Soils are another hydroclimatically significant component of the Missouri River Basin because they act to store water and they affect rates of water runoff to streams, infiltration of water into the groundwater system, and the type, distribution, and success of vegetal land cover. Surface water storage in the basin is confined to the late-Wisconsinan glacial till area (the prairie pothole region) of North and South Dakota -- the rest of the basin consists of open systems with only minor areas that store water on the surface. By comparison, in other parts of the basin, estimates show 10 times more storage capacity in the soil than above ground. Subsoil storage is also important in the basin, but especially in open drained areas; subsoil storage is the major component and has relatively high capacities in Iowa, Missouri, Kansas, Montana, Colorado, and Nebraska relative to other States.

The Missouri River Basin includes 13 of 79 Level III Ecoregions of the conterminous USA based on Omernik's schema (U.S. Environmental Protection Agency, 1996).
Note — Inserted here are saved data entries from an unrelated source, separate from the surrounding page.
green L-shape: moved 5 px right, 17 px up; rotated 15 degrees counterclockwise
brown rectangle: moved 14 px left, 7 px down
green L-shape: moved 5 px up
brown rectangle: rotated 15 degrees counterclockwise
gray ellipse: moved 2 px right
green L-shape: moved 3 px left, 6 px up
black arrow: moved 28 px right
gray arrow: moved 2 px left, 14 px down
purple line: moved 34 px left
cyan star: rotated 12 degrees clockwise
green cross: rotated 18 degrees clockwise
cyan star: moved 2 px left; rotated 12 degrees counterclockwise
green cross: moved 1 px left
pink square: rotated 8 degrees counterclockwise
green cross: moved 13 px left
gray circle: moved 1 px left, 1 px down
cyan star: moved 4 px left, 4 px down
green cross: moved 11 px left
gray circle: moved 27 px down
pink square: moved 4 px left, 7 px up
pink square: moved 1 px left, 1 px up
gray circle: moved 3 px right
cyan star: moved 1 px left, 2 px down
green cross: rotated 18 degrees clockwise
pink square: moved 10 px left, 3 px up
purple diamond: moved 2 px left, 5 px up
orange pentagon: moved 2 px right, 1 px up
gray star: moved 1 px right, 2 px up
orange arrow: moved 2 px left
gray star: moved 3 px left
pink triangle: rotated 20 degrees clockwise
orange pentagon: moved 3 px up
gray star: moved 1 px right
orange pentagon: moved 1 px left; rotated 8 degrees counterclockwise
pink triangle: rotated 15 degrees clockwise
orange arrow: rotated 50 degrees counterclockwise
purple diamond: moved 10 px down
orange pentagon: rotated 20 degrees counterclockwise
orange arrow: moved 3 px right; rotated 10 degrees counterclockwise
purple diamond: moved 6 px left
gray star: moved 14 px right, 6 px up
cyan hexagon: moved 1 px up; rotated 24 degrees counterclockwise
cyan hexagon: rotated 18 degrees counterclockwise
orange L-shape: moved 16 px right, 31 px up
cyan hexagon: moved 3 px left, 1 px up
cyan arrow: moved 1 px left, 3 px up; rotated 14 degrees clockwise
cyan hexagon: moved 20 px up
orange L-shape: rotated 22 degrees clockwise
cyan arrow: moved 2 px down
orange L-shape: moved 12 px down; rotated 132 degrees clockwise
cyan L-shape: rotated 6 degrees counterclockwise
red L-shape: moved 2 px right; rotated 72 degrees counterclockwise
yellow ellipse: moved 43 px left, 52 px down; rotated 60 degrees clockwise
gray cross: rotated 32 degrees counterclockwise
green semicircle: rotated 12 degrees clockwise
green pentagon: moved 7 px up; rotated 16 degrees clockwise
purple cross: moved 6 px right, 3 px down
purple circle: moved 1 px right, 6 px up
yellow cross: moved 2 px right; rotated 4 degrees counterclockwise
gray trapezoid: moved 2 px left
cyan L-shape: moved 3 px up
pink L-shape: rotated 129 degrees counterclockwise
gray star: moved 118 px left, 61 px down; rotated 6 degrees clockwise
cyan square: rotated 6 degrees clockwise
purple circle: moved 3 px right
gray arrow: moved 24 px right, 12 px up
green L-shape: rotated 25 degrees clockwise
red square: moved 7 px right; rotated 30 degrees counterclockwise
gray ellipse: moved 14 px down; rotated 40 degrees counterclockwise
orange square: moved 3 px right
On the western edge of the basin, the Montana Valley and Foothill Prairies, Middle Rockies, Wyoming Basin, and Southern Rockies ecoregions host western coniferous forest, woodlands, and mixed forest dominated by pine, fir, aspen, juniper, sage, and annual grasses. In the northern, central, and southern portions of the basin, the Northwestern and Northern Glaciated Plains, Northwestern and Central Great Plains, Western High Plains, Nebraska Sand Hills, and Flint Hills ecoregions are dominated by savana grasslands and support both irrigated and dry land agriculture. On the eastern edge of the basin, the Western Corn Belt and Central Irregular Plains ecoregions are dominated by row crops, small grains, and mixed croplands and woodlands that include southeastern deciduous forest species. Throughout the basin, the associated vegetal species and their ecoregion context impose hydroclimatic effects related to evapotranspiration and related processes.

2.3 LSA-NW Infrastructure for GCIP Research

With respect to exploiting existing infrastructure and research efforts, the studies of the LSA-NW present both opportunities and challenges. The planned studies will include a pilot study by a group led by the South Dakota School of Mines and Technology who are addressing questions related to orographic effects on precipitation, especially in the cold seasons; coupled modeling to include deep groundwater in subsurface aquifers; and the effects of spatial and temporal variability at the Intermediate Scale Area (ISA) on atmospheric components in the water budget. This study itself relies on data from and ongoing Black Hills Hydrology study directed by the US Geological Survey's (USGS) Water Resources Division (WRD). In addition, the LSA-NW efforts can draw from studies undertaken in response to the extended flooding of the Missouri River basin in the 1990's, such as those of the Scientific Assessment and Strategy Team, a collaboration between several state and federal government agencies formed to assess the Missouri/Mississippi River basin flooding of 1993. Also, the LSA-NW will be the first basin-wide study to have access to new orbital remote sensing technologies, including the Landsat-7 enhanced Thematic Mapper plus (ETM+) system for detailed land cover and vegetation mapping, and the suite of surface and atmospheric observations to be provided by the Earth Observing System (EOS) AM-1 platform.

The challenges within LSA-NW arise from an in situ observation infrastructure that is less well developed than the other LSAs, particularly in the area of basin-wide surface energy and water vapor flux measurements. This problem must be addressed from three directions. First, improvements must be made to the existing infrastructure, through flux towers or other functionally similar observation strategies. Second, there will be an increased reliance on modeled quantities, which in turn relies heavily on model calibration and validation done in previous LSAs and the aforementioned pilot project. Finally, observations of surface and atmospheric processes will rely more heavily on remotely sensed data than was the case for the other LSAs.